_DATA RECORDS_
Content starts
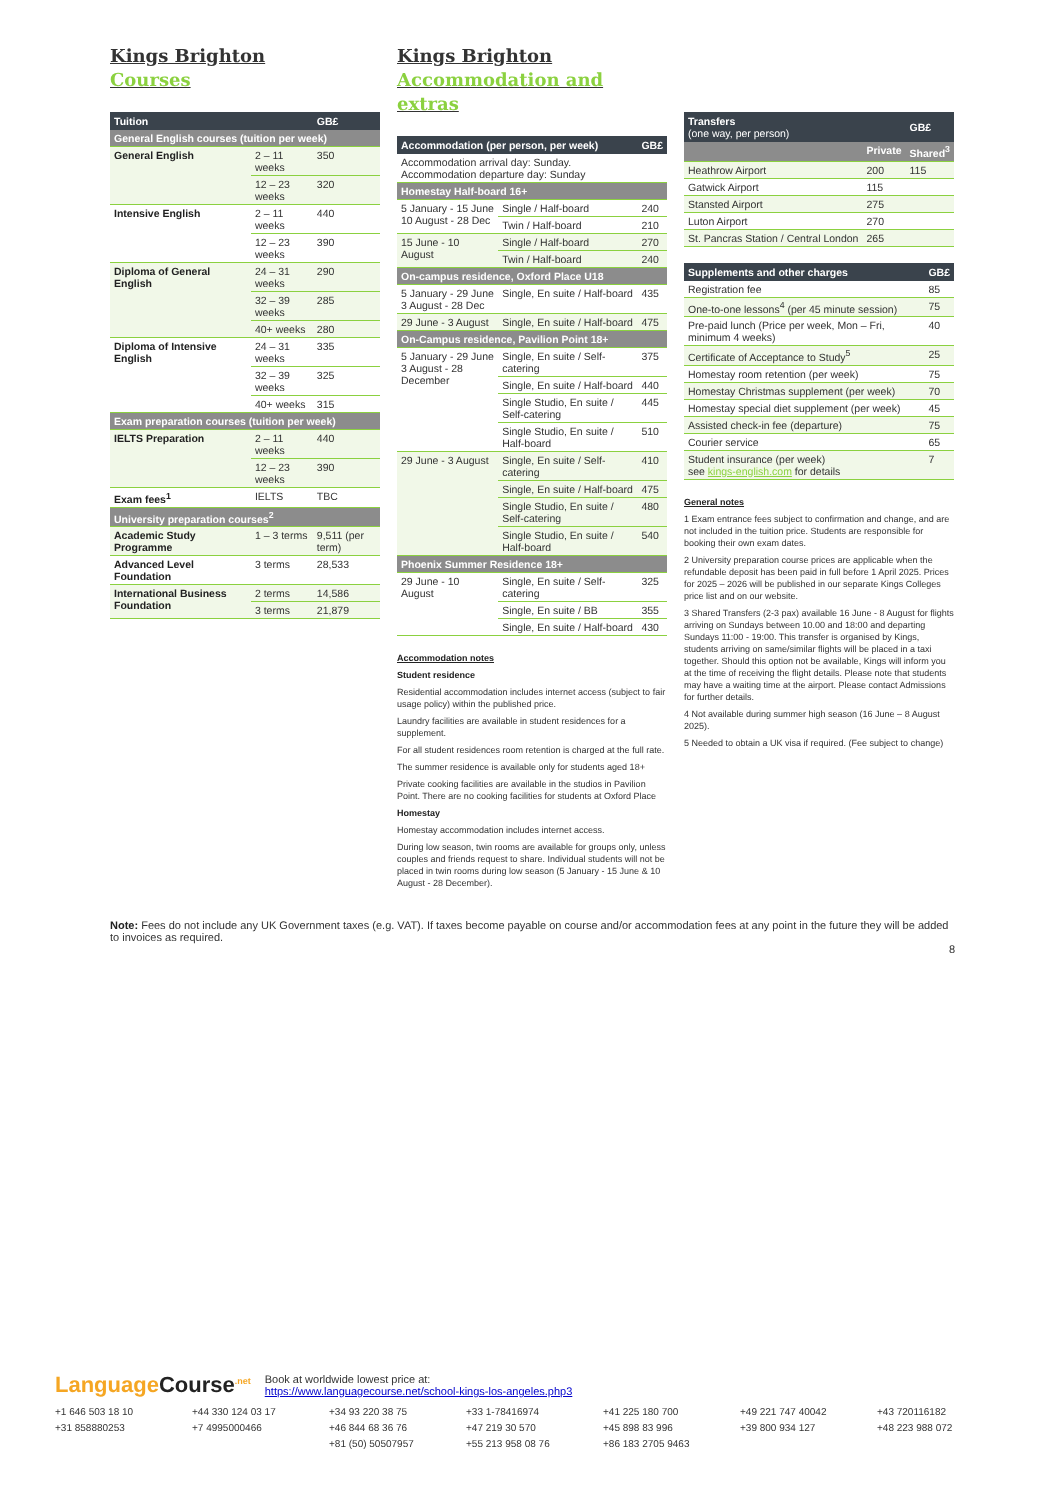Kings Brighton
Courses
| Tuition | | GB£ |
| --- | --- | --- |
| General English courses (tuition per week) | | |
| General English | 2 – 11 weeks | 350 |
| | 12 – 23 weeks | 320 |
| Intensive English | 2 – 11 weeks | 440 |
| | 12 – 23 weeks | 390 |
| Diploma of General English | 24 – 31 weeks | 290 |
| | 32 – 39 weeks | 285 |
| | 40+ weeks | 280 |
| Diploma of Intensive English | 24 – 31 weeks | 335 |
| | 32 – 39 weeks | 325 |
| | 40+ weeks | 315 |
| Exam preparation courses (tuition per week) | | |
| IELTS Preparation | 2 – 11 weeks | 440 |
| | 12 – 23 weeks | 390 |
| Exam fees<sup>1</sup> | IELTS | TBC |
| University preparation courses<sup>2</sup> | | |
| Academic Study Programme | 1 – 3 terms | 9,511 (per term) |
| Advanced Level Foundation | 3 terms | 28,533 |
| International Business Foundation | 2 terms | 14,586 |
| | 3 terms | 21,879 |
Kings Brighton
Accommodation and extras
| Accommodation (per person, per week) | | GB£ |
| --- | --- | --- |
| Accommodation arrival day: Sunday. Accommodation departure day: Sunday | | |
| Homestay Half-board 16+ | | |
| 5 January - 15 June 10 August - 28 Dec | Single / Half-board | 240 |
| | Twin / Half-board | 210 |
| 15 June - 10 August | Single / Half-board | 270 |
| | Twin / Half-board | 240 |
| On-campus residence, Oxford Place U18 | | |
| 5 January - 29 June 3 August - 28 Dec | Single, En suite / Half-board | 435 |
| 29 June - 3 August | Single, En suite / Half-board | 475 |
| On-Campus residence, Pavilion Point 18+ | | |
| 5 January - 29 June 3 August - 28 December | Single, En suite / Self-catering | 375 |
| | Single, En suite / Half-board | 440 |
| | Single Studio, En suite / Self-catering | 445 |
| | Single Studio, En suite / Half-board | 510 |
| 29 June - 3 August | Single, En suite / Self-catering | 410 |
| | Single, En suite / Half-board | 475 |
| | Single Studio, En suite / Self-catering | 480 |
| | Single Studio, En suite / Half-board | 540 |
| Phoenix Summer Residence 18+ | | |
| 29 June - 10 August | Single, En suite / Self-catering | 325 |
| | Single, En suite / BB | 355 |
| | Single, En suite / Half-board | 430 |
Accommodation notes
Student residence
Residential accommodation includes internet access (subject to fair usage policy) within the published price.
Laundry facilities are available in student residences for a supplement.
For all student residences room retention is charged at the full rate.
The summer residence is available only for students aged 18+
Private cooking facilities are available in the studios in Pavilion Point. There are no cooking facilities for students at Oxford Place
Homestay
Homestay accommodation includes internet access.
During low season, twin rooms are available for groups only, unless couples and friends request to share. Individual students will not be placed in twin rooms during low season (5 January - 15 June & 10 August - 28 December).
| Transfers (one way, per person) | | GB£ |
| --- | --- | --- |
| | Private | Shared<sup>3</sup> |
| Heathrow Airport | 200 | 115 |
| Gatwick Airport | 115 | |
| Stansted Airport | 275 | |
| Luton Airport | 270 | |
| St. Pancras Station / Central London | 265 | |
| Supplements and other charges | GB£ |
| --- | --- |
| Registration fee | 85 |
| One-to-one lessons<sup>4</sup> (per 45 minute session) | 75 |
| Pre-paid lunch (Price per week, Mon – Fri, minimum 4 weeks) | 40 |
| Certificate of Acceptance to Study<sup>5</sup> | 25 |
| Homestay room retention (per week) | 75 |
| Homestay Christmas supplement (per week) | 70 |
| Homestay special diet supplement (per week) | 45 |
| Assisted check-in fee (departure) | 75 |
| Courier service | 65 |
| Student insurance (per week) see kings-english.com for details | 7 |
General notes
1 Exam entrance fees subject to confirmation and change, and are not included in the tuition price. Students are responsible for booking their own exam dates.
2 University preparation course prices are applicable when the refundable deposit has been paid in full before 1 April 2025. Prices for 2025 – 2026 will be published in our separate Kings Colleges price list and on our website.
3 Shared Transfers (2-3 pax) available 16 June - 8 August for flights arriving on Sundays between 10.00 and 18:00 and departing Sundays 11:00 - 19:00. This transfer is organised by Kings, students arriving on same/similar flights will be placed in a taxi together. Should this option not be available, Kings will inform you at the time of receiving the flight details. Please note that students may have a waiting time at the airport. Please contact Admissions for further details.
4 Not available during summer high season (16 June – 8 August 2025).
5 Needed to obtain a UK visa if required. (Fee subject to change)
Note: Fees do not include any UK Government taxes (e.g. VAT). If taxes become payable on course and/or accommodation fees at any point in the future they will be added to invoices as required.
8
LanguageCourse<sup>.net</sup> Book at worldwide lowest price at:
https://www.languagecourse.net/school-kings-los-angeles.php3
+1 646 503 18 10 +44 330 124 03 17 +34 93 220 38 75 +33 1-78416974 +41 225 180 700 +49 221 747 40042 +43 720116182 +31 858880253 +7 4995000466 +46 844 68 36 76 +47 219 30 570 +45 898 83 996 +39 800 934 127 +48 223 988 072 +81 (50) 50507957 +55 213 958 08 76 +86 183 2705 9463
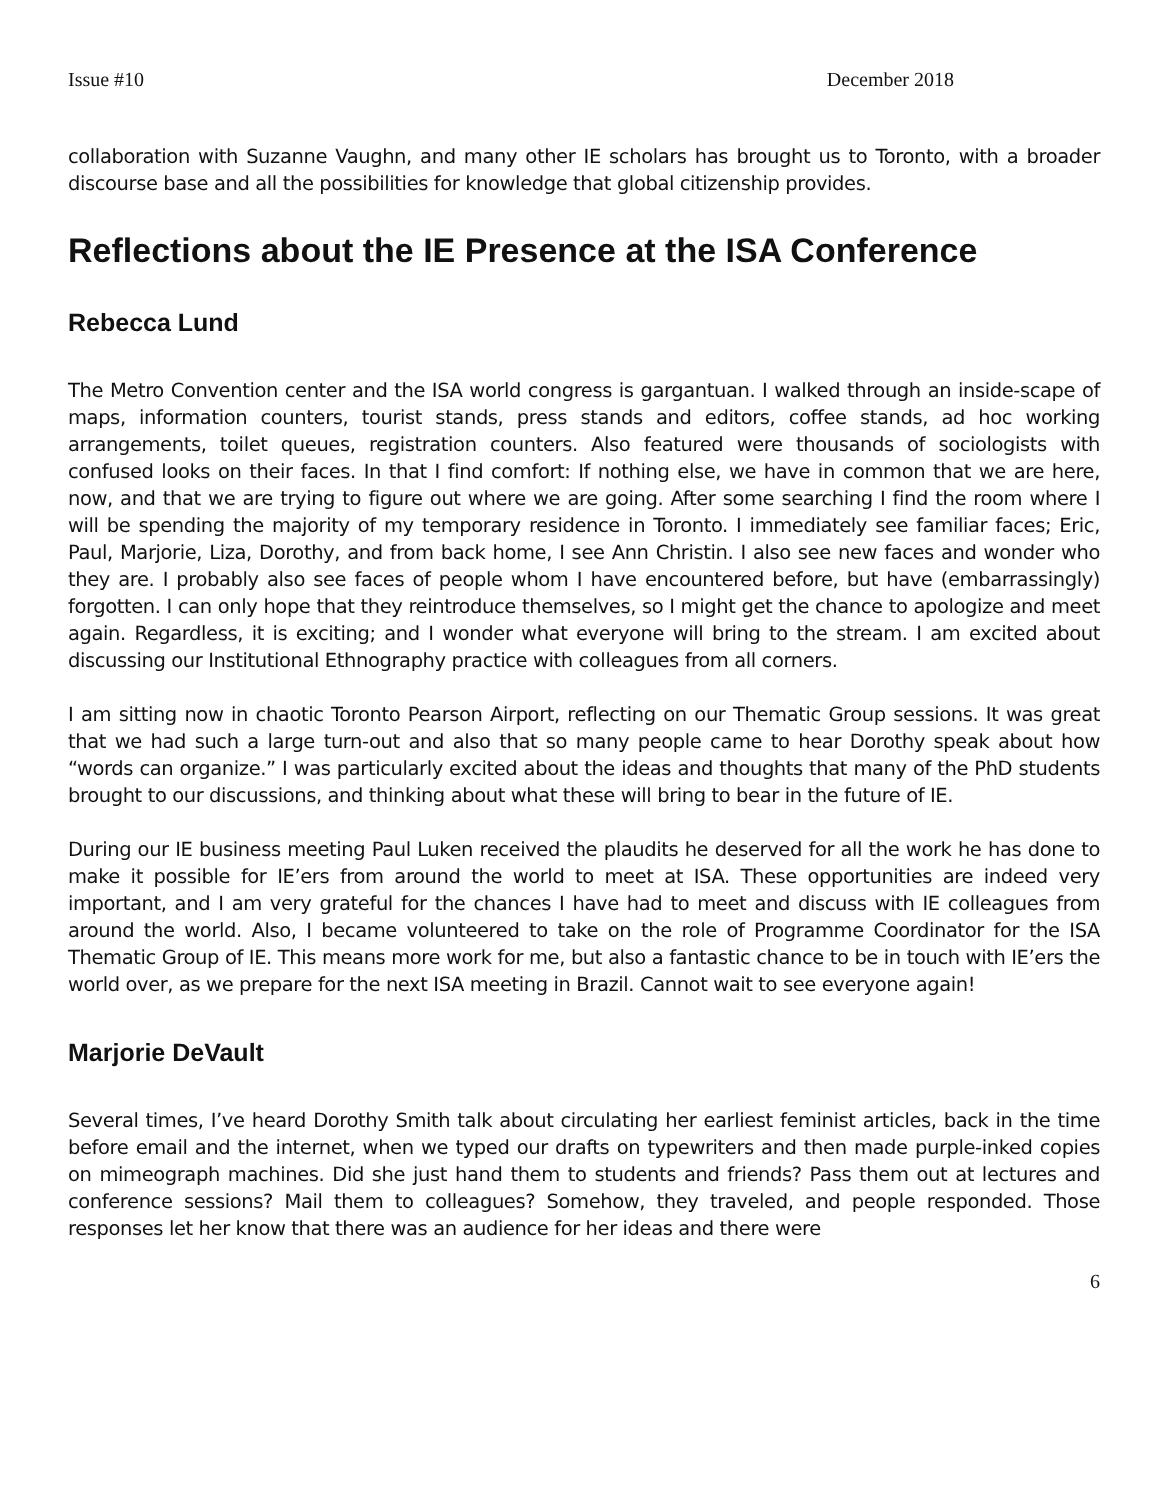Issue #10 December 2018
collaboration with Suzanne Vaughn, and many other IE scholars has brought us to Toronto, with a broader discourse base and all the possibilities for knowledge that global citizenship provides.
Reflections about the IE Presence at the ISA Conference
Rebecca Lund
The Metro Convention center and the ISA world congress is gargantuan. I walked through an inside-scape of maps, information counters, tourist stands, press stands and editors, coffee stands, ad hoc working arrangements, toilet queues, registration counters. Also featured were thousands of sociologists with confused looks on their faces. In that I find comfort: If nothing else, we have in common that we are here, now, and that we are trying to figure out where we are going. After some searching I find the room where I will be spending the majority of my temporary residence in Toronto. I immediately see familiar faces; Eric, Paul, Marjorie, Liza, Dorothy, and from back home, I see Ann Christin. I also see new faces and wonder who they are. I probably also see faces of people whom I have encountered before, but have (embarrassingly) forgotten. I can only hope that they reintroduce themselves, so I might get the chance to apologize and meet again. Regardless, it is exciting; and I wonder what everyone will bring to the stream. I am excited about discussing our Institutional Ethnography practice with colleagues from all corners.
I am sitting now in chaotic Toronto Pearson Airport, reflecting on our Thematic Group sessions. It was great that we had such a large turn-out and also that so many people came to hear Dorothy speak about how “words can organize.” I was particularly excited about the ideas and thoughts that many of the PhD students brought to our discussions, and thinking about what these will bring to bear in the future of IE.
During our IE business meeting Paul Luken received the plaudits he deserved for all the work he has done to make it possible for IE’ers from around the world to meet at ISA. These opportunities are indeed very important, and I am very grateful for the chances I have had to meet and discuss with IE colleagues from around the world. Also, I became volunteered to take on the role of Programme Coordinator for the ISA Thematic Group of IE. This means more work for me, but also a fantastic chance to be in touch with IE’ers the world over, as we prepare for the next ISA meeting in Brazil. Cannot wait to see everyone again!
Marjorie DeVault
Several times, I’ve heard Dorothy Smith talk about circulating her earliest feminist articles, back in the time before email and the internet, when we typed our drafts on typewriters and then made purple-inked copies on mimeograph machines. Did she just hand them to students and friends? Pass them out at lectures and conference sessions? Mail them to colleagues? Somehow, they traveled, and people responded. Those responses let her know that there was an audience for her ideas and there were
6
Content ends
_WORK TO COMPLETE_
Write down how many lines of the data above contain the word "Programme", with nothing else.

_ANSWER_
2